■ WORK INSTRUCTIONS ■
The response should consist of every line below, unchanged.

◆ ◆ ◆

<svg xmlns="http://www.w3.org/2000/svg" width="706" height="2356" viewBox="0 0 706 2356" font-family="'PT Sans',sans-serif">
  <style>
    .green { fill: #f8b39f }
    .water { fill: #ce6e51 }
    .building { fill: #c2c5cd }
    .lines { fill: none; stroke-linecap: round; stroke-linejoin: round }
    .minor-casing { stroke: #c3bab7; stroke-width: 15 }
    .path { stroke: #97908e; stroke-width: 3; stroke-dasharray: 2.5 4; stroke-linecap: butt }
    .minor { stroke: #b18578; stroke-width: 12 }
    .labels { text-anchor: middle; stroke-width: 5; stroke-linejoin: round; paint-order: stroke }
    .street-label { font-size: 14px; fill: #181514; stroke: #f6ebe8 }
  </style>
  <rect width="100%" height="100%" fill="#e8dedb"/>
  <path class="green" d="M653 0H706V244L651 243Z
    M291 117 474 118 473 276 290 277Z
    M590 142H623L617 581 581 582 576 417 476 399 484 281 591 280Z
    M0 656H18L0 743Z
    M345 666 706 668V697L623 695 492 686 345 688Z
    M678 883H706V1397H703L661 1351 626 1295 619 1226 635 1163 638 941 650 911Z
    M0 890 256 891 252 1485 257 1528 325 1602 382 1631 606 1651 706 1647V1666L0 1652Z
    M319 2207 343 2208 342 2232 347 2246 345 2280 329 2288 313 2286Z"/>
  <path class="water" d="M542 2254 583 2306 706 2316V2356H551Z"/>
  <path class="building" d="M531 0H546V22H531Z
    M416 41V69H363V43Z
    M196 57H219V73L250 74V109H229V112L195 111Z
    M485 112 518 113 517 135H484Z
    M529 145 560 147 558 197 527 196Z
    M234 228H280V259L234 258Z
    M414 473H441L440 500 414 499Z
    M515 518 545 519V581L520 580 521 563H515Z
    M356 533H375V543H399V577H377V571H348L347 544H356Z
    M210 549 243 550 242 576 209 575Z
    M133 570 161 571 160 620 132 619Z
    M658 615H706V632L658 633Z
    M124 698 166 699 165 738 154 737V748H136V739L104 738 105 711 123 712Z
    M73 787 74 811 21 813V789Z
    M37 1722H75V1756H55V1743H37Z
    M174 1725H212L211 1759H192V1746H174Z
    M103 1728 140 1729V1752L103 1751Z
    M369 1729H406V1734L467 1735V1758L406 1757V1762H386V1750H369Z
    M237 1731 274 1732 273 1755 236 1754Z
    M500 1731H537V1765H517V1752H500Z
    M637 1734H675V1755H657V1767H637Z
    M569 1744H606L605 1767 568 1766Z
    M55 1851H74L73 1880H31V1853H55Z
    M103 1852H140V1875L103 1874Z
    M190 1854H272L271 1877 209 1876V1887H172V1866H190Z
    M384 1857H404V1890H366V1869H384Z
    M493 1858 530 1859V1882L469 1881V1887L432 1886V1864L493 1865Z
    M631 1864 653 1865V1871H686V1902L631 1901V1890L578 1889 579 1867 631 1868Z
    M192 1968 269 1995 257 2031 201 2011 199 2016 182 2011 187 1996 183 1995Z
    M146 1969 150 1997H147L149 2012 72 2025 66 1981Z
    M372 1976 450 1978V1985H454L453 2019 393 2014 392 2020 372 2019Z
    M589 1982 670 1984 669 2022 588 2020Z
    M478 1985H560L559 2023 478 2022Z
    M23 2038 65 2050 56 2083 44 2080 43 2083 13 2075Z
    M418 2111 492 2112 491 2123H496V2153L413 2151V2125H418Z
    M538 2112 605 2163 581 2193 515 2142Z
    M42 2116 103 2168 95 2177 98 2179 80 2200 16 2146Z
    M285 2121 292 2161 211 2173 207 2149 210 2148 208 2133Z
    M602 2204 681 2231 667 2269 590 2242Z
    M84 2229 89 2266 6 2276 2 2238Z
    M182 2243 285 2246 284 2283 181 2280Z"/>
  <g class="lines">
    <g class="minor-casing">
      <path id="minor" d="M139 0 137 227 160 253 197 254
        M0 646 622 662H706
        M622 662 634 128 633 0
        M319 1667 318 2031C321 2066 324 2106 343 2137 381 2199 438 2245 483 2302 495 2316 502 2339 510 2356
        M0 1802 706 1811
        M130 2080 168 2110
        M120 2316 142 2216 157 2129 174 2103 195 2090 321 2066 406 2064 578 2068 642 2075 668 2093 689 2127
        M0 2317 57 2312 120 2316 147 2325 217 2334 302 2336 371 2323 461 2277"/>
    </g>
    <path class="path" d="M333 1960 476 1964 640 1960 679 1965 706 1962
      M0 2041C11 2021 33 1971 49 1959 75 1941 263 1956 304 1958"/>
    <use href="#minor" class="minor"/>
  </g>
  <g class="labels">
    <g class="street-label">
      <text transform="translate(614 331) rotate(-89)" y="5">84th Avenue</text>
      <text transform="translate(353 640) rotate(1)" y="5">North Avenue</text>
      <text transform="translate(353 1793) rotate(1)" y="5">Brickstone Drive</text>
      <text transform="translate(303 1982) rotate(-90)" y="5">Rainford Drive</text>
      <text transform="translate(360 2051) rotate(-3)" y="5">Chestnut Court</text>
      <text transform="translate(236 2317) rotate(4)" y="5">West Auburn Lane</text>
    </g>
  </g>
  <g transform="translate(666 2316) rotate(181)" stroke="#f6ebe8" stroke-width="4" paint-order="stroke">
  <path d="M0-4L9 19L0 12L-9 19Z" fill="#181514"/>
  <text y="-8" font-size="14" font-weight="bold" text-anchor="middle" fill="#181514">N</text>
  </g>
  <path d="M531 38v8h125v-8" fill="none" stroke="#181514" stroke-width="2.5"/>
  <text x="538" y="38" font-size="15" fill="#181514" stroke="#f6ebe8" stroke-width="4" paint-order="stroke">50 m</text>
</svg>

◆ ◆ ◆

■ COMPLETED EXERCISE ■
<svg xmlns="http://www.w3.org/2000/svg" width="706" height="2356" viewBox="0 0 706 2356" font-family="'PT Sans',sans-serif">
  <style>
    .green { fill: #f8b39f }
    .water { fill: #ce6e51 }
    .building { fill: #c2c5cd }
    .lines { fill: none; stroke-linecap: round; stroke-linejoin: round }
    .minor-casing { stroke: #c3bab7; stroke-width: 15 }
    .path { stroke: #97908e; stroke-width: 3; stroke-dasharray: 2.5 4; stroke-linecap: butt }
    .minor { stroke: #b18578; stroke-width: 12 }
    .labels { text-anchor: middle; stroke-width: 5; stroke-linejoin: round; paint-order: stroke }
    .street-label { font-size: 14px; fill: #181514; stroke: #f6ebe8 }
  </style>
  <rect width="100%" height="100%" fill="#e8dedb"/>
  <path class="green" d="M653 0H706V244L651 243Z
    M291 117 474 118 473 276 290 277Z
    M590 142H623L617 581 581 582 576 417 476 399 484 281 591 280Z
    M0 656H18L0 743Z
    M345 666 706 668V697L623 695 492 686 345 688Z
    M678 883H706V1397H703L661 1351 626 1295 619 1226 635 1163 638 941 650 911Z
    M0 890 256 891 252 1485 257 1528 325 1602 382 1631 606 1651 706 1647V1666L0 1652Z
    M319 2207 343 2208 342 2232 347 2246 345 2280 329 2288 313 2286Z"/>
  <path class="water" d="M542 2254 583 2306 706 2316V2356H551Z"/>
  <path class="building" d="M531 0H546V22H531Z
    M416 41V69H363V43Z
    M196 57H219V73L250 74V109H229V112L195 111Z
    M485 112 518 113 517 135H484Z
    M529 145 560 147 558 197 527 196Z
    M234 228H280V259L234 258Z
    M414 473H441L440 500 414 499Z
    M515 518 545 519V581L520 580 521 563H515Z
    M356 533H375V543H399V577H377V571H348L347 544H356Z
    M210 549 243 550 242 576 209 575Z
    M133 570 161 571 160 620 132 619Z
    M658 615H706V632L658 633Z
    M124 698 166 699 165 738 154 737V748H136V739L104 738 105 711 123 712Z
    M73 787 74 811 21 813V789Z
    M37 1722H75V1756H55V1743H37Z
    M174 1725H212L211 1759H192V1746H174Z
    M103 1728 140 1729V1752L103 1751Z
    M369 1729H406V1734L467 1735V1758L406 1757V1762H386V1750H369Z
    M237 1731 274 1732 273 1755 236 1754Z
    M500 1731H537V1765H517V1752H500Z
    M637 1734H675V1755H657V1767H637Z
    M569 1744H606L605 1767 568 1766Z
    M55 1851H74L73 1880H31V1853H55Z
    M103 1852H140V1875L103 1874Z
    M190 1854H272L271 1877 209 1876V1887H172V1866H190Z
    M384 1857H404V1890H366V1869H384Z
    M493 1858 530 1859V1882L469 1881V1887L432 1886V1864L493 1865Z
    M631 1864 653 1865V1871H686V1902L631 1901V1890L578 1889 579 1867 631 1868Z
    M192 1968 269 1995 257 2031 201 2011 199 2016 182 2011 187 1996 183 1995Z
    M146 1969 150 1997H147L149 2012 72 2025 66 1981Z
    M372 1976 450 1978V1985H454L453 2019 393 2014 392 2020 372 2019Z
    M589 1982 670 1984 669 2022 588 2020Z
    M478 1985H560L559 2023 478 2022Z
    M23 2038 65 2050 56 2083 44 2080 43 2083 13 2075Z
    M418 2111 492 2112 491 2123H496V2153L413 2151V2125H418Z
    M538 2112 605 2163 581 2193 515 2142Z
    M42 2116 103 2168 95 2177 98 2179 80 2200 16 2146Z
    M285 2121 292 2161 211 2173 207 2149 210 2148 208 2133Z
    M602 2204 681 2231 667 2269 590 2242Z
    M84 2229 89 2266 6 2276 2 2238Z
    M182 2243 285 2246 284 2283 181 2280Z"/>
  <g class="lines">
    <g class="minor-casing">
      <path id="minor" d="M139 0 137 227 160 253 197 254
        M0 646 622 662H706
        M622 662 634 128 633 0
        M319 1667 318 2031C321 2066 324 2106 343 2137 381 2199 438 2245 483 2302 495 2316 502 2339 510 2356
        M0 1802 706 1811
        M130 2080 168 2110
        M120 2316 142 2216 157 2129 174 2103 195 2090 321 2066 406 2064 578 2068 642 2075 668 2093 689 2127
        M0 2317 57 2312 120 2316 147 2325 217 2334 302 2336 371 2323 461 2277"/>
    </g>
    <path class="path" d="M333 1960 476 1964 640 1960 679 1965 706 1962
      M0 2041C11 2021 33 1971 49 1959 75 1941 263 1956 304 1958"/>
    <use href="#minor" class="minor"/>
  </g>
  <g class="labels">
    <g class="street-label">
      <text transform="translate(614 331) rotate(-89)" y="5">84th Avenue</text>
      <text transform="translate(353 640) rotate(1)" y="5">North Avenue</text>
      <text transform="translate(353 1793) rotate(1)" y="5">Brickstone Drive</text>
      <text transform="translate(303 1982) rotate(-90)" y="5">Rainford Drive</text>
      <text transform="translate(360 2051) rotate(-3)" y="5">Chestnut Court</text>
      <text transform="translate(236 2317) rotate(4)" y="5">West Auburn Lane</text>
    </g>
  </g>
  <g transform="translate(666 2316) rotate(181)" stroke="#f6ebe8" stroke-width="4" paint-order="stroke">
  <path d="M0-4L9 19L0 12L-9 19Z" fill="#181514"/>
  <text y="-8" font-size="14" font-weight="bold" text-anchor="middle" fill="#181514">N</text>
  </g>
  <path d="M531 38v8h125v-8" fill="none" stroke="#181514" stroke-width="2.5"/>
  <text x="538" y="38" font-size="15" fill="#181514" stroke="#f6ebe8" stroke-width="4" paint-order="stroke">50 m</text>
</svg>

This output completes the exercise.